When I meet someone for the first time now, I'm not sure if they know that I had a stroke. They see that I have a limp and use a cane; some people might notice that I’m a little slow in answering questions; or another person might notice that I don’t use my right arm much. But I think people don’t always realize that I have a brain injury.
I actually want to tell them about the strange journey I’ve been on
over these three years. If I’m having a bad day, I might want some
sympathy and understanding for all my disabilities, especially the
invisible ones: the fatigue; the spasticity; the tendency to be easily
overwhelmed--I could go on and on. (And I want some sympathy for my
good days, I want to tell them about how much progress I’ve made, and
continue to make. For instance, just since the new year, I drove myself to PT and
back; I’ve tried several new recipes for dinner, instead of the old
tired recipes that I’ve been using since 2010; I’ve taken my kids to the
doctors, by myself--to name a few accomplishments.

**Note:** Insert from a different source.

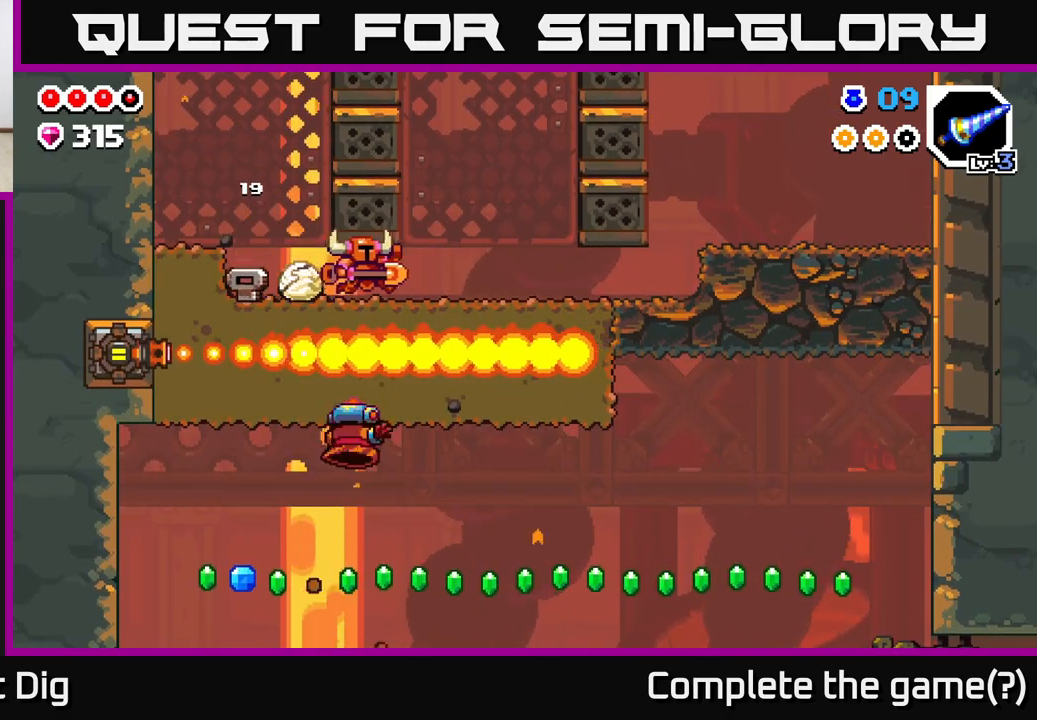
{"buttons": [], "left_stick": "right", "right_stick": "center", "events": []}
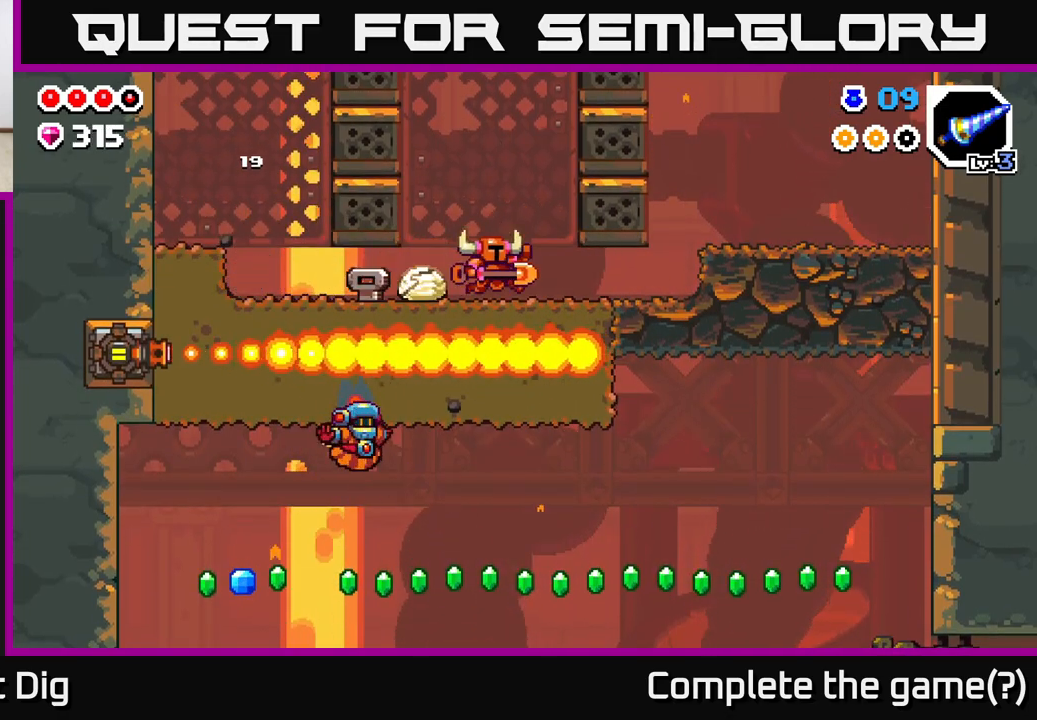
{"buttons": [], "left_stick": "right", "right_stick": "center", "events": []}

I’m going to make a series of posts about my recent “firsts”--things
that I just started to do for the first time since the stroke. I’m also
going to challenge myself to try new things on a faster schedule. And then, of course, write about it. My goal is to challenge myself twice a week for four weeks.
I always think that I’m pushing myself a lot, but I know that having a public deadline can make things happen faster. Wish me luck.